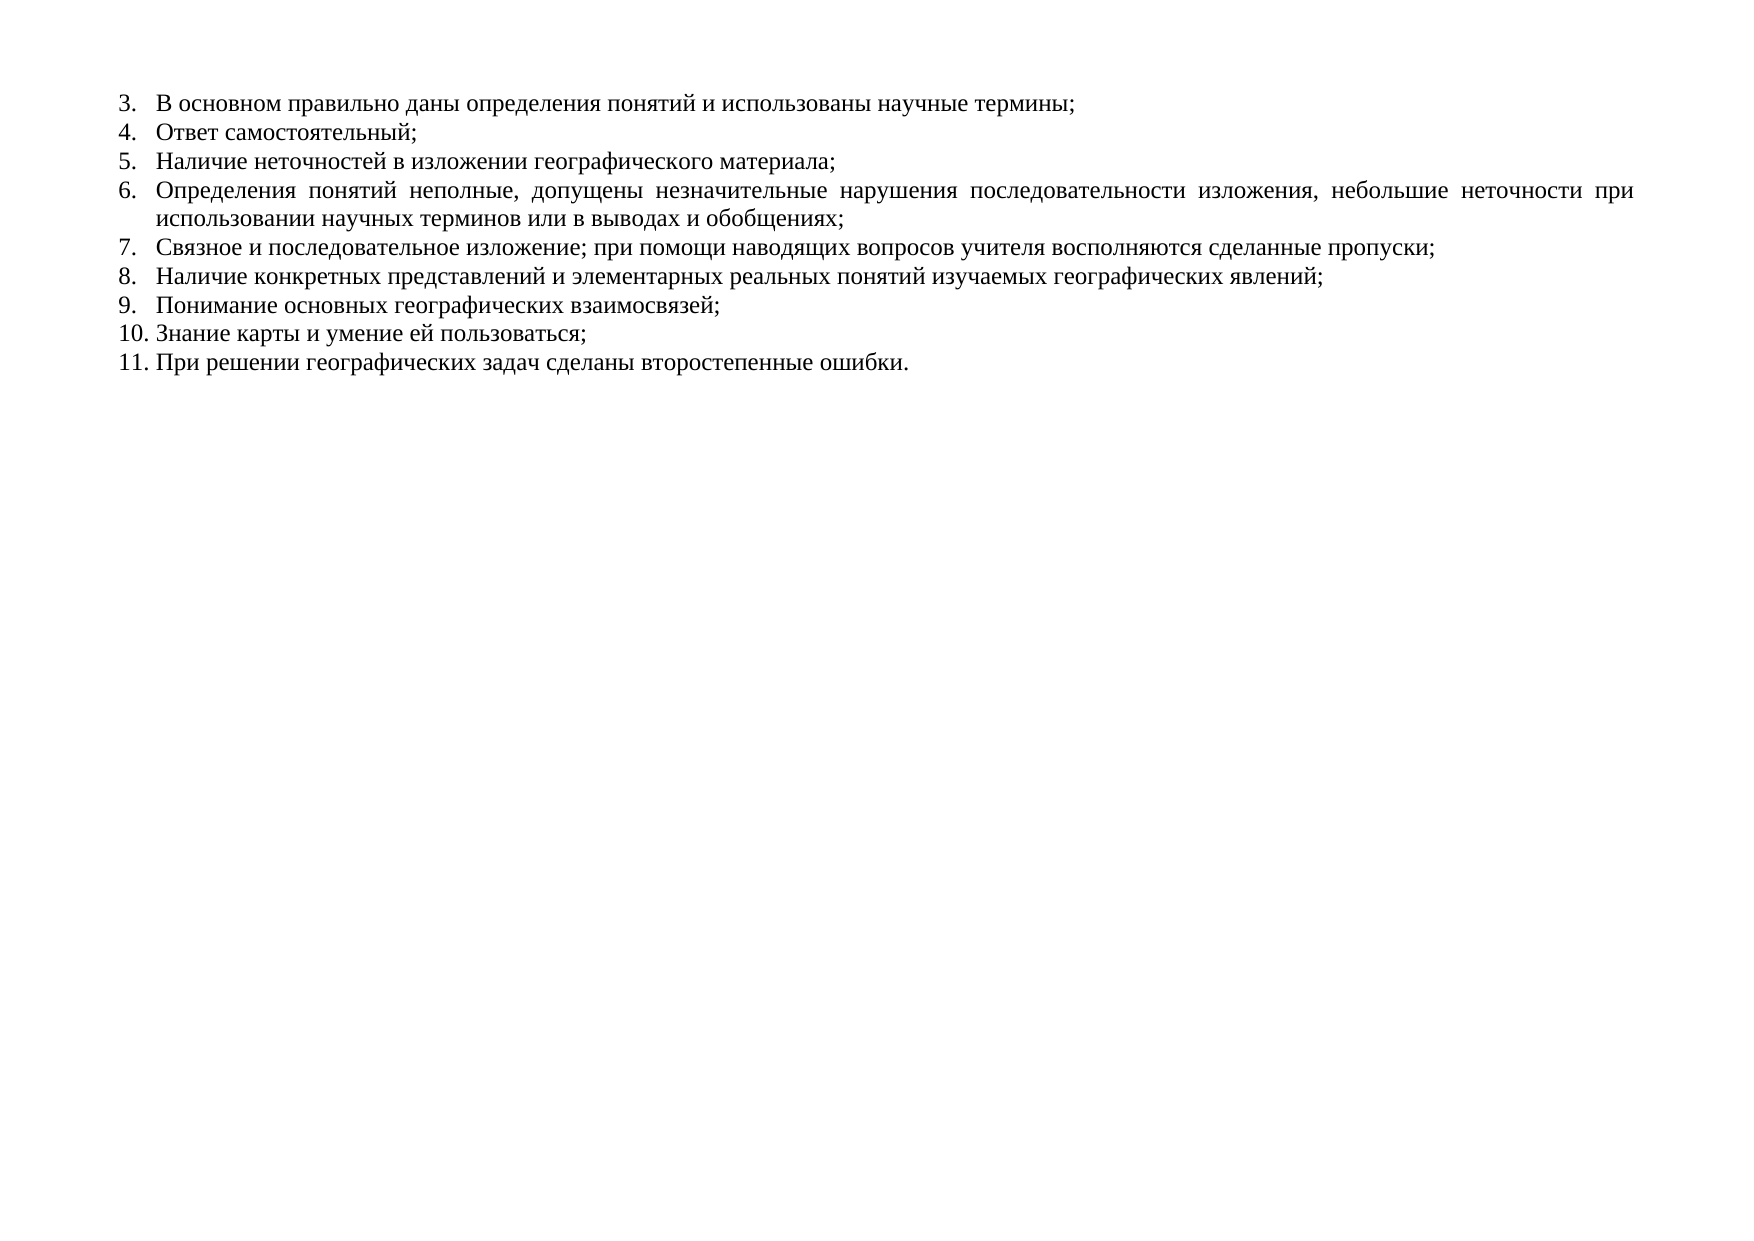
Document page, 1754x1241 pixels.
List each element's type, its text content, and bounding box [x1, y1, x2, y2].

list Наличие конкретных представлений и элементарных реальных понятий изучаемых географических явлений; [118, 261, 1636, 290]
list Наличие неточностей в изложении географического материала; [118, 146, 1636, 175]
list В основном правильно даны определения понятий и использованы научные термины; [118, 88, 1636, 117]
list Понимание основных географических взаимосвязей; [118, 290, 1636, 318]
list Связное и последовательное изложение; при помощи наводящих вопросов учителя восполняются сделанные пропуски; [118, 232, 1636, 261]
list Знание карты и умение ей пользоваться; [118, 318, 1636, 347]
list Ответ самостоятельный; [118, 117, 1636, 146]
list При решении географических задач сделаны второстепенные ошибки. [118, 347, 1636, 376]
list Определения понятий неполные, допущены незначительные нарушения последовательности изложения, небольшие неточности при использовании научных терминов или в выводах и обобщениях; [118, 175, 1636, 232]
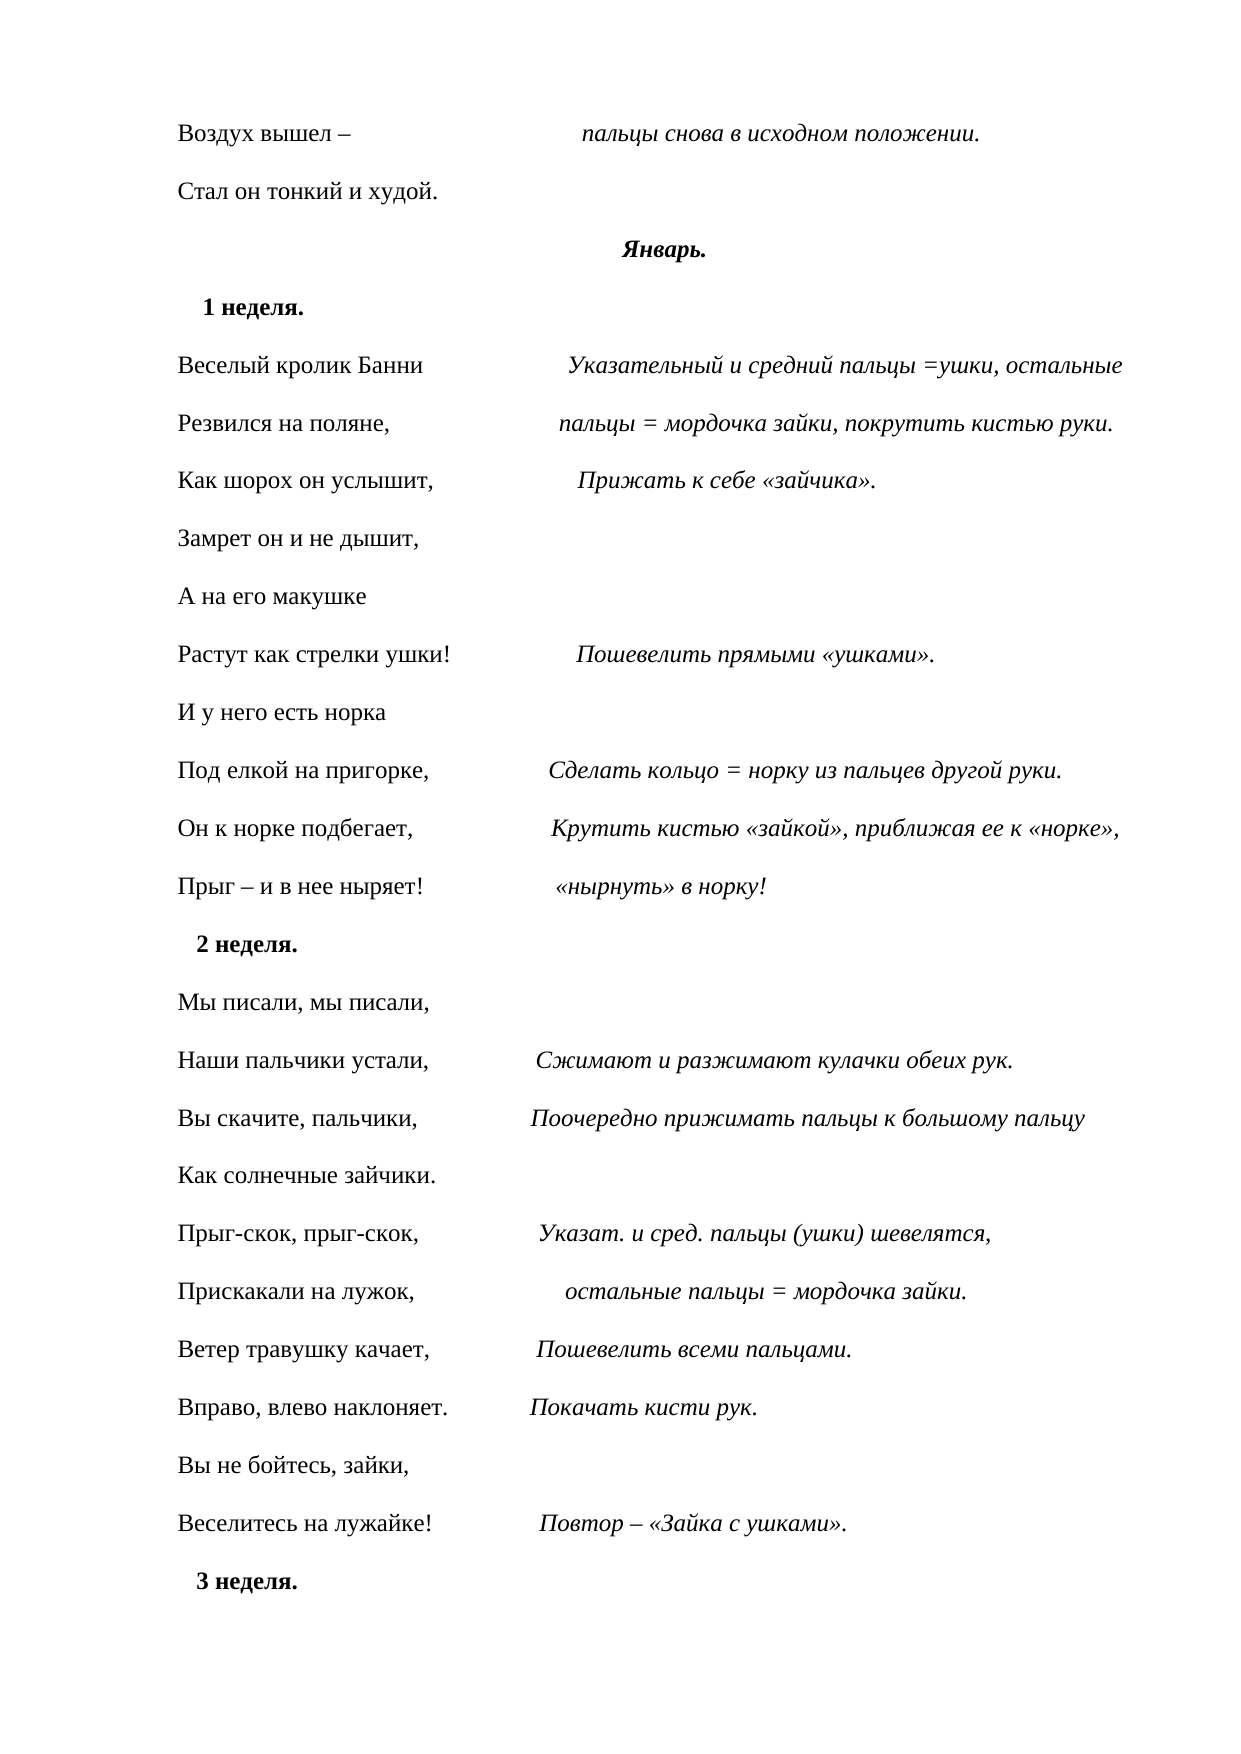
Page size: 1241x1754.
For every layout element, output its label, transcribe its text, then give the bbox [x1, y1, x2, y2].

text Веселый кролик Банни Указательный и средний пальцы =ушки, остальные [177, 350, 1152, 378]
text Растут как стрелки ушки! Пошевелить прямыми «ушками». [177, 639, 1152, 668]
text Резвился на поляне, пальцы = мордочка зайки, покрутить кистью руки. [177, 408, 1152, 436]
text Вы скачите, пальчики, Поочередно прижимать пальцы к большому пальцу [177, 1103, 1152, 1131]
text Прыг – и в нее ныряет! «нырнуть» в норку! [177, 871, 1152, 900]
text 3 неделя. [177, 1566, 1152, 1595]
text Ветер травушку качает, Пошевелить всеми пальцами. [177, 1334, 1152, 1363]
text Январь. [177, 234, 1152, 263]
text Он к норке подбегает, Крутить кистью «зайкой», приближая ее к «норке», [177, 813, 1152, 842]
text Вправо, влево наклоняет. Покачать кисти рук. [177, 1392, 1152, 1421]
text Мы писали, мы писали, [177, 987, 1152, 1016]
text Воздух вышел – пальцы снова в исходном положении. [177, 118, 1152, 147]
text Как шорох он услышит, Прижать к себе «зайчика». [177, 466, 1152, 494]
text Замрет он и не дышит, [177, 523, 1152, 552]
text Вы не бойтесь, зайки, [177, 1450, 1152, 1479]
text Наши пальчики устали, Сжимают и разжимают кулачки обеих рук. [177, 1045, 1152, 1073]
text И у него есть норка [177, 697, 1152, 726]
text 1 неделя. [177, 292, 1152, 321]
text Под елкой на пригорке, Сделать кольцо = норку из пальцев другой руки. [177, 755, 1152, 784]
text Стал он тонкий и худой. [177, 176, 1152, 205]
text Веселитесь на лужайке! Повтор – «Зайка с ушками». [177, 1508, 1152, 1537]
text А на его макушке [177, 581, 1152, 610]
text Как солнечные зайчики. [177, 1161, 1152, 1189]
text Прыг-скок, прыг-скок, Указат. и сред. пальцы (ушки) шевелятся, [177, 1218, 1152, 1247]
text Прискакали на лужок, остальные пальцы = мордочка зайки. [177, 1276, 1152, 1305]
text 2 неделя. [177, 929, 1152, 958]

What this task involves – Print the records above exactly, minus pictures.

Reply to the exercise –
Document page, 1754x1241 pixels.
List each element's type, its text content, and bounding box [x1, y1, x2, y2].

list Наличие конкретных представлений и элементарных реальных понятий изучаемых географических явлений; [118, 261, 1636, 290]
list Наличие неточностей в изложении географического материала; [118, 146, 1636, 175]
list В основном правильно даны определения понятий и использованы научные термины; [118, 88, 1636, 117]
list Понимание основных географических взаимосвязей; [118, 290, 1636, 318]
list Связное и последовательное изложение; при помощи наводящих вопросов учителя восполняются сделанные пропуски; [118, 232, 1636, 261]
list Знание карты и умение ей пользоваться; [118, 318, 1636, 347]
list Ответ самостоятельный; [118, 117, 1636, 146]
list При решении географических задач сделаны второстепенные ошибки. [118, 347, 1636, 376]
list Определения понятий неполные, допущены незначительные нарушения последовательности изложения, небольшие неточности при использовании научных терминов или в выводах и обобщениях; [118, 175, 1636, 232]
Page size: 1241x1754.
For every layout element, output its label, transcribe its text, then give the bbox [x1, y1, x2, y2].

text Веселый кролик Банни Указательный и средний пальцы =ушки, остальные [177, 350, 1152, 378]
text Растут как стрелки ушки! Пошевелить прямыми «ушками». [177, 639, 1152, 668]
text Резвился на поляне, пальцы = мордочка зайки, покрутить кистью руки. [177, 408, 1152, 436]
text Вы скачите, пальчики, Поочередно прижимать пальцы к большому пальцу [177, 1103, 1152, 1131]
text Прыг – и в нее ныряет! «нырнуть» в норку! [177, 871, 1152, 900]
text 3 неделя. [177, 1566, 1152, 1595]
text Ветер травушку качает, Пошевелить всеми пальцами. [177, 1334, 1152, 1363]
text Январь. [177, 234, 1152, 263]
text Он к норке подбегает, Крутить кистью «зайкой», приближая ее к «норке», [177, 813, 1152, 842]
text Вправо, влево наклоняет. Покачать кисти рук. [177, 1392, 1152, 1421]
text Мы писали, мы писали, [177, 987, 1152, 1016]
text Воздух вышел – пальцы снова в исходном положении. [177, 118, 1152, 147]
text Как шорох он услышит, Прижать к себе «зайчика». [177, 466, 1152, 494]
text Замрет он и не дышит, [177, 523, 1152, 552]
text Вы не бойтесь, зайки, [177, 1450, 1152, 1479]
text Наши пальчики устали, Сжимают и разжимают кулачки обеих рук. [177, 1045, 1152, 1073]
text И у него есть норка [177, 697, 1152, 726]
text 1 неделя. [177, 292, 1152, 321]
text Под елкой на пригорке, Сделать кольцо = норку из пальцев другой руки. [177, 755, 1152, 784]
text Стал он тонкий и худой. [177, 176, 1152, 205]
text Веселитесь на лужайке! Повтор – «Зайка с ушками». [177, 1508, 1152, 1537]
text А на его макушке [177, 581, 1152, 610]
text Как солнечные зайчики. [177, 1161, 1152, 1189]
text Прыг-скок, прыг-скок, Указат. и сред. пальцы (ушки) шевелятся, [177, 1218, 1152, 1247]
text Прискакали на лужок, остальные пальцы = мордочка зайки. [177, 1276, 1152, 1305]
text 2 неделя. [177, 929, 1152, 958]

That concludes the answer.